Question: Light travels in two media A and B with speeds \[1.8 \times {10^8}m{s^{ - 1}}\] and \[2.4 \times {10...

Question

Light travels in two media A and B with speeds $1.8 \times {10^8}m{s^{ - 1}}$ and $2.4 \times {10^8}m{s^{ - 1}}$ respectively. Then the critical angle between them is:
(A) ${\sin ^{ - 1}}(\dfrac{2}{3})$
(B) ${\tan ^{ - 1}}(\dfrac{3}{4})$
(C) ${\tan ^{ - 1}}(\dfrac{2}{3})$
(D) ${\sin ^{ - 1}}(\dfrac{3}{4})$

Answer 1

Solution

The speed of light in two different mediums are given as $1.8 \times {10^8}m{s^{ - 1}}$ and $2.4 \times {10^8}m{s^{ - 1}}$ . We know that critical angle is the ratio of refractive indices. Calculate the refractive indices using the speed of the light in air and speed of light in medium and conclude your answer.
Formula used :
$n = \dfrac{c}{v}$
$\theta = {\sin ^{ - 1}}(\dfrac{{{n_2}}}{{{n_1}}})$

Complete step by step answer:
Critical angle is defined as the angle of incidence after which the light rays passing through a denser medium from the rarer medium are not refracted but totally reflected. This angle is called the critical angle. Critical angle is the concept behind total internal reflection and is vital in fiber optics. Mathematically, it is given as
$\theta = {\sin ^{ - 1}}(\dfrac{{{n_2}}}{{{n_1}}})$ , where ${n_1}$ is refractive index of the first medium and ${n_2}$ is refractive index of the second medium. Now, in order to find the critical angle, we need to first identify the refractive indices using the speed.

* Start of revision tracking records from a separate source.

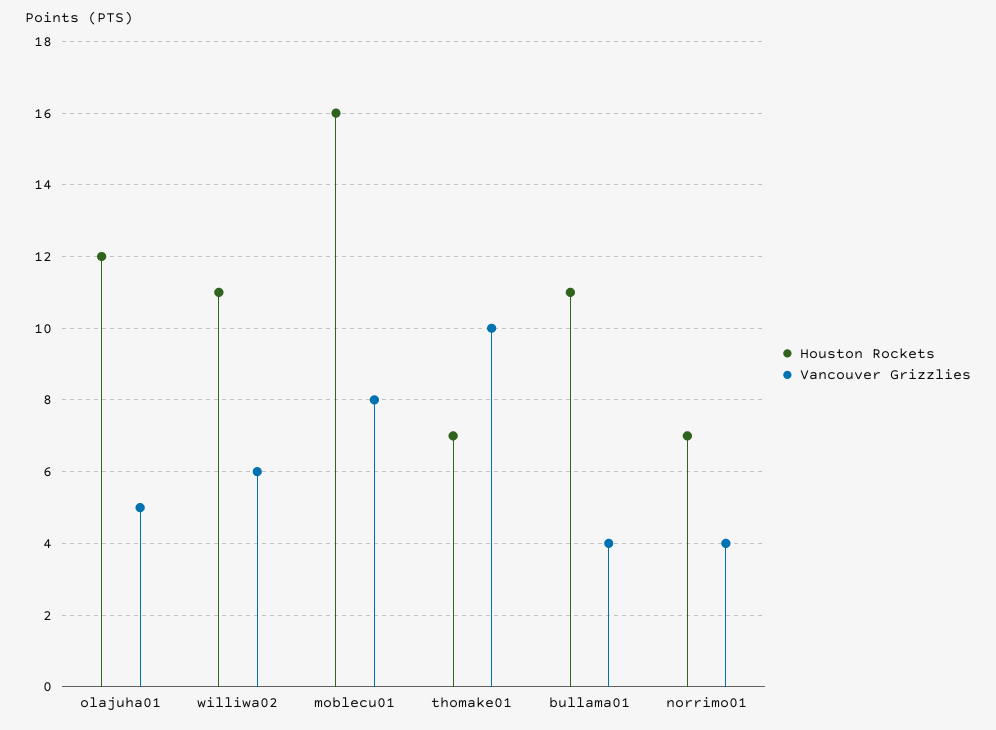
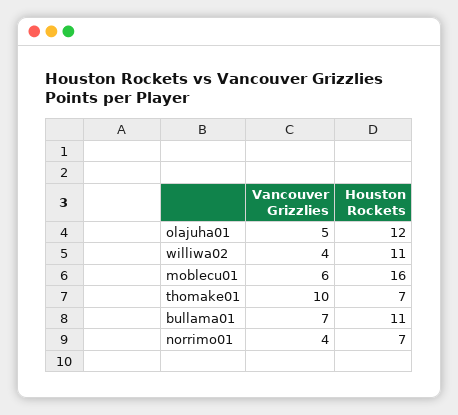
  {
    "Houston Rockets": {
      "olajuha01": 12,
      "williwa02": 11,
      "moblecu01": 16,
      "thomake01": 7,
      "bullama01": 11,
      "norrimo01": 7
    },
    "Vancouver Grizzlies": {
      "olajuha01": 5,
-     "williwa02": 6,
+     "williwa02": 4,
-     "moblecu01": 8,
+     "moblecu01": 6,
      "thomake01": 10,
-     "bullama01": 4,
+     "bullama01": 7,
      "norrimo01": 4
    }
  }

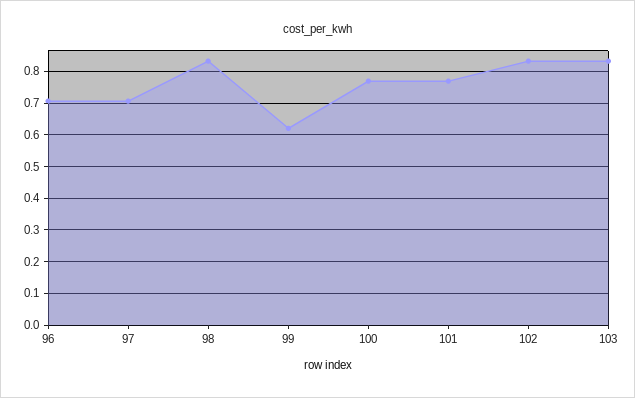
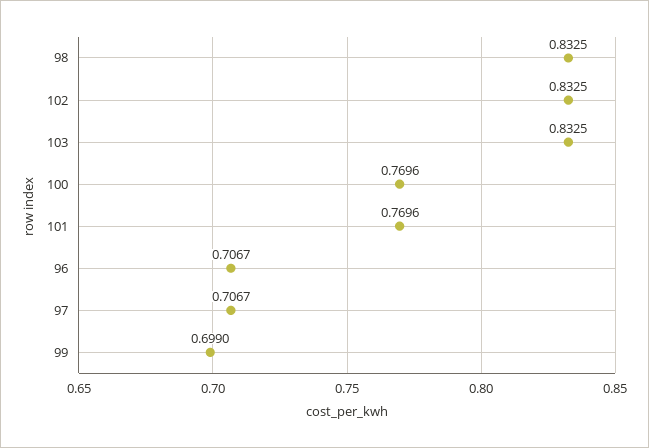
  {
    "96": 0.7067,
    "97": 0.7067,
    "98": 0.8325,
-   "99": 0.62,
+   "99": 0.699,
    "100": 0.7696,
    "101": 0.7696,
    "102": 0.8325,
    "103": 0.8325
  }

Refractive index is given as the ratio of speed of light to the speed of light in medium. Mathematically given as ,
$n = \dfrac{c}{v}$
Now, substituting values in the above equation , we get
$\Rightarrow {n_1} = \dfrac{c}{{{v_1}}}$
$\Rightarrow {n_1} = \dfrac{{3 \times {{10}^8}}}{{1.8 \times {{10}^8}}}$
Cancelling out the common terms and simplifying , we get
$\Rightarrow {n_1} = 1.67$
Applying the same formula and technique for the second medium , we get
$\Rightarrow {n_2} = \dfrac{c}{{{v_2}}}$
Substituting the known values , we get,
$\Rightarrow {n_2} = \dfrac{{3 \times {{10}^8}}}{{2.4 \times {{10}^8}}}$
Cancelling out the common term and simplifying we get,
$\Rightarrow {n_2} = 1.25$
Now, we can obtain critical angle value using, the above mentioned formula,
$\Rightarrow \theta = {\sin ^{ - 1}}(\dfrac{{1.25}}{{1.67}})$
On simplifying we get,
$\Rightarrow \theta = {\sin ^{ - 1}}(\dfrac{3}{4})$

Hence, option (d) is the right answer for the given question.

Note: Snell’s law is a basic formula that can be used to relate the angle of incident with angle of refraction. The law states that the ratio of refractive index of two different mediums is equal to the sine of incident angles in the medium.